Well, now we have a database system that isn’t like that anymore. We have this system that simply stores whatever you give it, in whatever format you decide. It doesn’t care about the structure, the content, or anything. It basically has general constructs of: 1) a database and 2) a collection, within a database – which is somewhat akin to a “table”, but doesn’t need to be. It’s simply a storage area that you access by name, but where you can store whatever in it, without restriction or validation of any sort.
MongoDB (one NoSQL product, amongst many)

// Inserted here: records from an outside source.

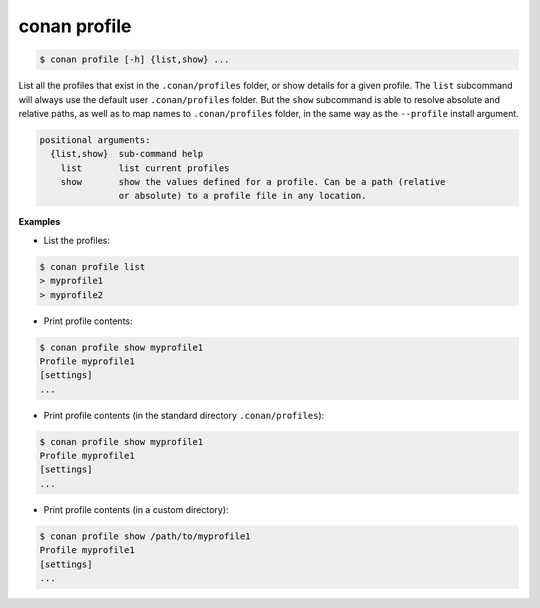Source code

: .. _conan_profile_command:

conan profile
-------------

.. code-block:: bash

	$ conan profile [-h] {list,show} ...


List all the profiles that exist in the ``.conan/profiles`` folder, or show details for a given profile.
The ``list`` subcommand will always use the default user ``.conan/profiles`` folder. But the
``show`` subcommand is able to resolve absolute and relative paths, as well as to map names to
``.conan/profiles`` folder, in the same way as the ``--profile`` install argument.


.. code-block:: bash

	positional arguments:
	  {list,show}  sub-command help
	    list       list current profiles
	    show       show the values defined for a profile. Can be a path (relative
	               or absolute) to a profile file in any location.


**Examples**

- List the profiles:

.. code-block:: bash

   $ conan profile list
   > myprofile1
   > myprofile2

- Print profile contents:

.. code-block:: bash

   $ conan profile show myprofile1
   Profile myprofile1
   [settings]
   ...

- Print profile contents (in the standard directory ``.conan/profiles``):

.. code-block:: bash

   $ conan profile show myprofile1
   Profile myprofile1
   [settings]
   ...

- Print profile contents (in a custom directory):

.. code-block:: bash

   $ conan profile show /path/to/myprofile1
   Profile myprofile1
   [settings]
   ...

I plan to do a handful of blog posts on how to setup and use MongoDB from the .NET platform. I choose MongoDB as that seems to be the most popular, by far – it’s well-documented, and it has a vibrant developer community.
Tying it all together
So what does all of this mean?
For the systems manager – it means a new product to learn. I’ve messed around with the MongoDB server a fair amount and even set up a replica-set (load-balancing) and it’s pretty straight-forward, easy to script, and easy to manage.
For DBA’s – it means a new product to learn. This does away with “data modelers” or anyone who does anything with T-SQL. The database is now simply a data store who simply stores data that is in the structure of the whim of the developer. The database is now just a warehouse that holds “stuff” – “stuff” that will make sense to the developer when he/she queries it or manipulates the “records”.
For developers – this is the exciting part. This means that you can finally write code the “right” way (using SOLID, Agile, etc) – and have a much more appropriate back-end for that style of application construction. It means far, far less database code – and it transitions the responsibility and the authority of the structure of the data, to your code.
Hopefully this helps make some sense of this. This is a fundamentally different way to look at a database because the database now has a fundamentally different role. It’s role used to be, to be the authority and enforcer for data and referential integrity. Now, with NoSQL, it’s simply a very loose mechanism to store data from the NEW authority, the application – which is code written by the developer. He/she now determines the structure and integrity of the data.
There will be some new posts in the new few days to cover how to get this set up – and how to use it from .NET code.